Passengers travelling via high-speed rail between Paris and Amsterdam will ride Europe’s first "green" train, after electricity from a 16,000 solar panel installation on the roof of a tunnel in Antwerp begins to flow into the rail system grid.
The Solar Tunnel covers an area of 50,000 square metres – or about the size of eight soccer pitches – and will generate around 3.3 megawatts (MW) of clean, renewable electricity per year: enough to power 1000 homes.
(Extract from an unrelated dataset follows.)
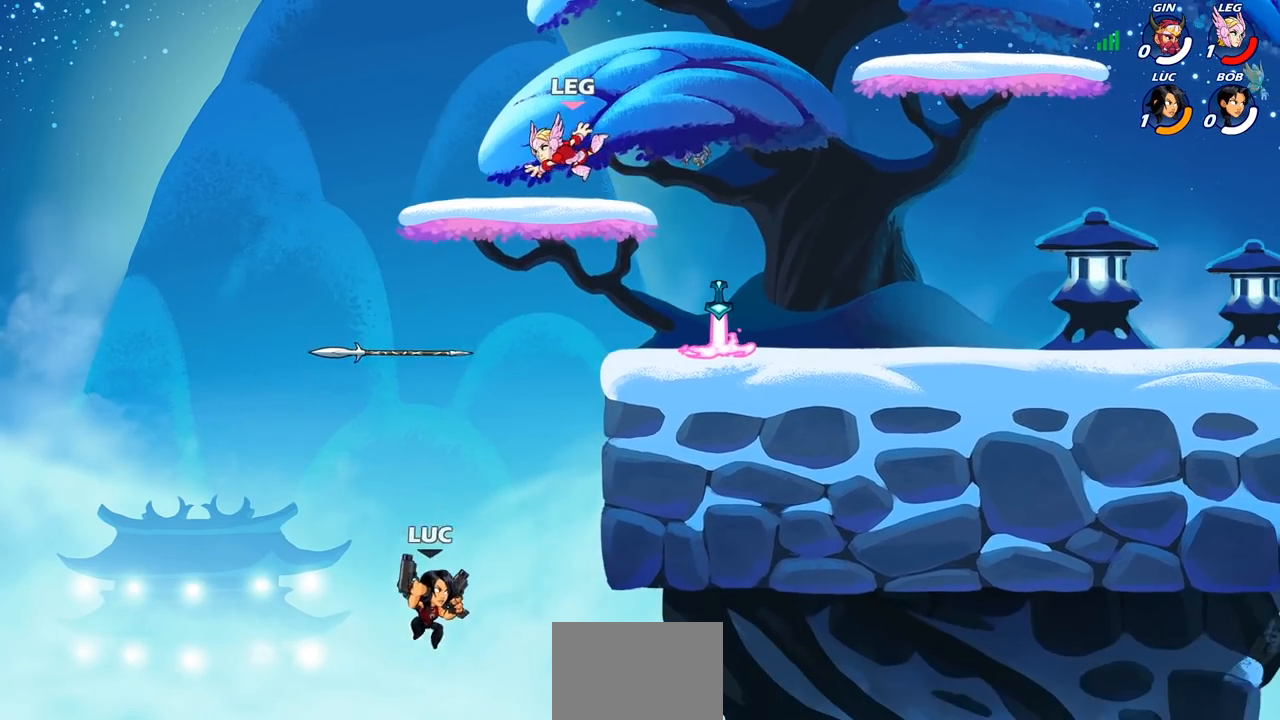
{"buttons": [], "left_stick": "right", "right_stick": "center", "events": [[17, "CROSS", "down"], [50, "left_stick", "up-right"], [133, "CROSS", "up"], [200, "CROSS", "down"], [250, "left_stick", "center"], [283, "SQUARE", "down"], [317, "CROSS", "up"], [317, "right_stick", "left"], [367, "right_stick", "center"], [383, "SQUARE", "up"], [450, "left_stick", "right"]]}
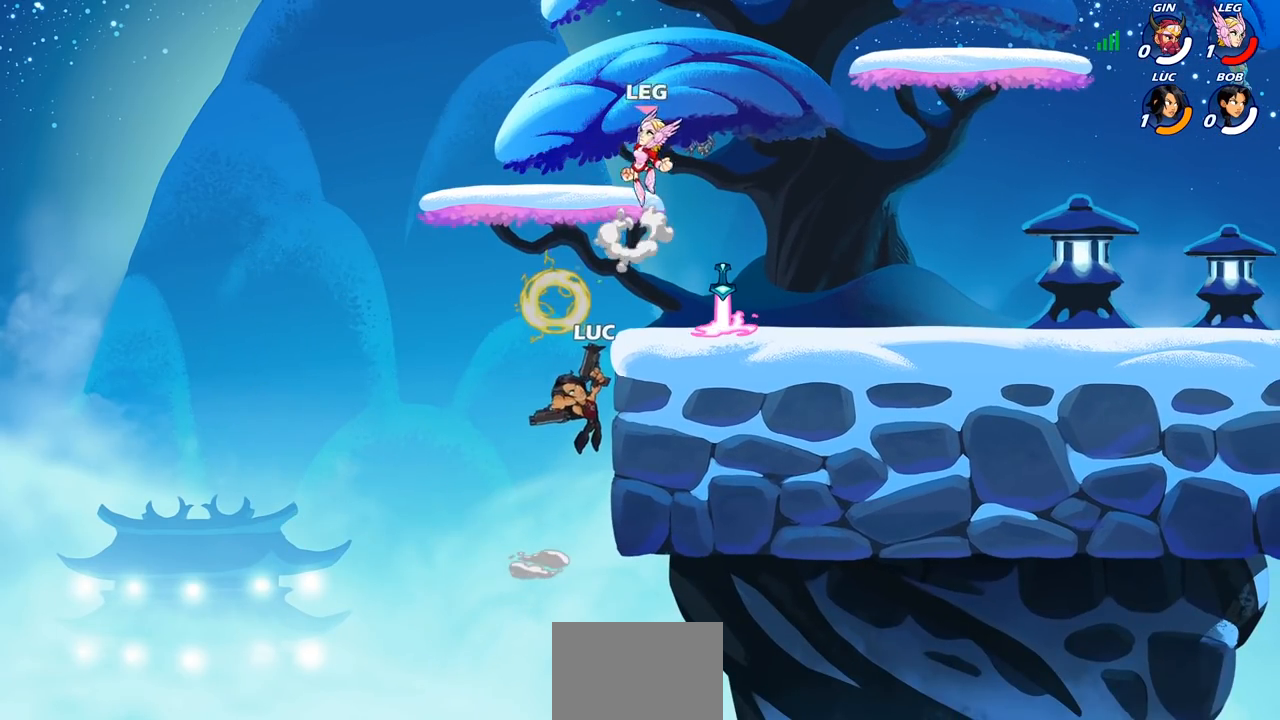
{"buttons": [], "left_stick": "right", "right_stick": "center", "events": []}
The system will avoid 2400 tonnes of greenhouse gas emissions annually.
The solar tunnel project is the first of its kind in Europe, according to solar energy development company Enfinity, who collaborated with Belgian rail operator Infrabel and local municipalities to design and install the thousands of solar modules needed to service both high-speed and conventional trains using the tunnel and Antwerp’s North-South Junction station. 
Although 3.3MW is a relatively small system compared to some of the major solar projects hitting the headlines recently, Enfinity is confident the electricity produced by the Solar Tunnel will power the railway infrastructure (signalling, lighting, heating of railway stations etc.) and also some trains using the Belgian rail network. The company says it is possible up to 4000 trains per year – equivalent to one full day of rail traffic – will run on solar power.
Enfinity says the Antwerp Solar Tunnel will become part of a clean energy future for Europe’s railways. 
"Belgian Railways will continue to invest in the use and generation of renewable energy with a view to sustainable, eco-friendly mobility. The objective is to make rail travel more environmentally friendly."
Founded in 2005, Enfinity is active in 20 countries. The company is currently developing, building and financing solar PV projects with a total capacity of more than 200 MW, with a further several hundred megawatts in the pipeline.